● **Description of the task**
Copy every line of the entries below without any changes.

● **Entries provided**
########################################
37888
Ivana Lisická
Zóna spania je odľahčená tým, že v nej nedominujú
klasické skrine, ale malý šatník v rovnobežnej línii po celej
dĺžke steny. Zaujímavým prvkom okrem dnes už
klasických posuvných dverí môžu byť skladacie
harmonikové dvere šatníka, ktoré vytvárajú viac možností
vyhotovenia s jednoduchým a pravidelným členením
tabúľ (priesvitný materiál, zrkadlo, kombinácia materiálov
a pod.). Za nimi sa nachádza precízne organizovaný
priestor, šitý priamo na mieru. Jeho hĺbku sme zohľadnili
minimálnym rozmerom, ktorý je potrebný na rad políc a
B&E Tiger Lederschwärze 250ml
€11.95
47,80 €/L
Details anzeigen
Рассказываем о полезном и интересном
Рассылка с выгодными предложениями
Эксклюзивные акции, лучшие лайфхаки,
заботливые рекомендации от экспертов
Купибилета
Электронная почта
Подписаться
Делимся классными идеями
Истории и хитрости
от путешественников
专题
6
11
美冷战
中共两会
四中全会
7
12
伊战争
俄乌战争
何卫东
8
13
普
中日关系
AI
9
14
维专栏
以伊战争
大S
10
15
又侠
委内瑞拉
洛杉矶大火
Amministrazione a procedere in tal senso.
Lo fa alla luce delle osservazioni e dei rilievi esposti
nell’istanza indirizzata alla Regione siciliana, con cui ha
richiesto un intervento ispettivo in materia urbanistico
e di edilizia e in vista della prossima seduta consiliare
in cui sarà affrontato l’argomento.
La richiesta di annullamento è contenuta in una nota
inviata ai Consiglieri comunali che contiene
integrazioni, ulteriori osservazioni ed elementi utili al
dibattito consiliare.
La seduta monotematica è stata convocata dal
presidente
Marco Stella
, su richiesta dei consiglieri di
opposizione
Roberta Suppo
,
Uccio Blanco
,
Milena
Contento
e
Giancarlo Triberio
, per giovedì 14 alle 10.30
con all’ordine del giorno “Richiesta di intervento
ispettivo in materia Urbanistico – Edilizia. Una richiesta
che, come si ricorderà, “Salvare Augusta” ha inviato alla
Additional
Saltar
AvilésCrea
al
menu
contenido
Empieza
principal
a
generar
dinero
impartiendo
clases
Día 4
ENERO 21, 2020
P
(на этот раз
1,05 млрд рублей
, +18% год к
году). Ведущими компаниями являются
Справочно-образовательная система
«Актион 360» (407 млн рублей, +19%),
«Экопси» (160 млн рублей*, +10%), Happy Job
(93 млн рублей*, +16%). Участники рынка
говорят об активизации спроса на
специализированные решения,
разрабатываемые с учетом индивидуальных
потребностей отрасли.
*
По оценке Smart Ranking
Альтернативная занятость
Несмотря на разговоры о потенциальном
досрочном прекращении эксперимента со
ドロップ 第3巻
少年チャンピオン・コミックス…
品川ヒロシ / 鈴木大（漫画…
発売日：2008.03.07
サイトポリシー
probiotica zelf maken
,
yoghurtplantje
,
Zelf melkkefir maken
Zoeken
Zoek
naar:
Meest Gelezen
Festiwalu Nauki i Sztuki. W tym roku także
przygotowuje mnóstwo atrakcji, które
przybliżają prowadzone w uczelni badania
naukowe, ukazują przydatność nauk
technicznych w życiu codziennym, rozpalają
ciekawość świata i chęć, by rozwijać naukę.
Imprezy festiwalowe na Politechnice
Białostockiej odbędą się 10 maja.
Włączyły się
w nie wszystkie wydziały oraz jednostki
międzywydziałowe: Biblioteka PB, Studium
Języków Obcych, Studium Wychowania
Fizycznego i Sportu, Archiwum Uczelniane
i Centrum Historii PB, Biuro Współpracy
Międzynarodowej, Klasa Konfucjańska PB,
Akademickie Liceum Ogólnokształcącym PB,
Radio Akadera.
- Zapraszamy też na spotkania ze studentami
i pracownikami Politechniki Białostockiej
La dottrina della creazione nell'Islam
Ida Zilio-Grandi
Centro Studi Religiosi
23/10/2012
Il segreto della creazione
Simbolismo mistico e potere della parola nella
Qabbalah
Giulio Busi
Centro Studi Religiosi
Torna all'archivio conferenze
########################################
● **Solution to this problem**
37888
Ivana Lisická
Zóna spania je odľahčená tým, že v nej nedominujú
klasické skrine, ale malý šatník v rovnobežnej línii po celej
dĺžke steny. Zaujímavým prvkom okrem dnes už
klasických posuvných dverí môžu byť skladacie
harmonikové dvere šatníka, ktoré vytvárajú viac možností
vyhotovenia s jednoduchým a pravidelným členením
tabúľ (priesvitný materiál, zrkadlo, kombinácia materiálov
a pod.). Za nimi sa nachádza precízne organizovaný
priestor, šitý priamo na mieru. Jeho hĺbku sme zohľadnili
minimálnym rozmerom, ktorý je potrebný na rad políc a
B&E Tiger Lederschwärze 250ml
€11.95
47,80 €/L
Details anzeigen
Рассказываем о полезном и интересном
Рассылка с выгодными предложениями
Эксклюзивные акции, лучшие лайфхаки,
заботливые рекомендации от экспертов
Купибилета
Электронная почта
Подписаться
Делимся классными идеями
Истории и хитрости
от путешественников
专题
6
11
美冷战
中共两会
四中全会
7
12
伊战争
俄乌战争
何卫东
8
13
普
中日关系
AI
9
14
维专栏
以伊战争
大S
10
15
又侠
委内瑞拉
洛杉矶大火
Amministrazione a procedere in tal senso.
Lo fa alla luce delle osservazioni e dei rilievi esposti
nell’istanza indirizzata alla Regione siciliana, con cui ha
richiesto un intervento ispettivo in materia urbanistico
e di edilizia e in vista della prossima seduta consiliare
in cui sarà affrontato l’argomento.
La richiesta di annullamento è contenuta in una nota
inviata ai Consiglieri comunali che contiene
integrazioni, ulteriori osservazioni ed elementi utili al
dibattito consiliare.
La seduta monotematica è stata convocata dal
presidente
Marco Stella
, su richiesta dei consiglieri di
opposizione
Roberta Suppo
,
Uccio Blanco
,
Milena
Contento
e
Giancarlo Triberio
, per giovedì 14 alle 10.30
con all’ordine del giorno “Richiesta di intervento
ispettivo in materia Urbanistico – Edilizia. Una richiesta
che, come si ricorderà, “Salvare Augusta” ha inviato alla
Additional
Saltar
AvilésCrea
al
menu
contenido
Empieza
principal
a
generar
dinero
impartiendo
clases
Día 4
ENERO 21, 2020
P
(на этот раз
1,05 млрд рублей
, +18% год к
году). Ведущими компаниями являются
Справочно-образовательная система
«Актион 360» (407 млн рублей, +19%),
«Экопси» (160 млн рублей*, +10%), Happy Job
(93 млн рублей*, +16%). Участники рынка
говорят об активизации спроса на
специализированные решения,
разрабатываемые с учетом индивидуальных
потребностей отрасли.
*
По оценке Smart Ranking
Альтернативная занятость
Несмотря на разговоры о потенциальном
досрочном прекращении эксперимента со
ドロップ 第3巻
少年チャンピオン・コミックス…
品川ヒロシ / 鈴木大（漫画…
発売日：2008.03.07
サイトポリシー
probiotica zelf maken
,
yoghurtplantje
,
Zelf melkkefir maken
Zoeken
Zoek
naar:
Meest Gelezen
Festiwalu Nauki i Sztuki. W tym roku także
przygotowuje mnóstwo atrakcji, które
przybliżają prowadzone w uczelni badania
naukowe, ukazują przydatność nauk
technicznych w życiu codziennym, rozpalają
ciekawość świata i chęć, by rozwijać naukę.
Imprezy festiwalowe na Politechnice
Białostockiej odbędą się 10 maja.
Włączyły się
w nie wszystkie wydziały oraz jednostki
międzywydziałowe: Biblioteka PB, Studium
Języków Obcych, Studium Wychowania
Fizycznego i Sportu, Archiwum Uczelniane
i Centrum Historii PB, Biuro Współpracy
Międzynarodowej, Klasa Konfucjańska PB,
Akademickie Liceum Ogólnokształcącym PB,
Radio Akadera.
- Zapraszamy też na spotkania ze studentami
i pracownikami Politechniki Białostockiej
La dottrina della creazione nell'Islam
Ida Zilio-Grandi
Centro Studi Religiosi
23/10/2012
Il segreto della creazione
Simbolismo mistico e potere della parola nella
Qabbalah
Giulio Busi
Centro Studi Religiosi
Torna all'archivio conferenze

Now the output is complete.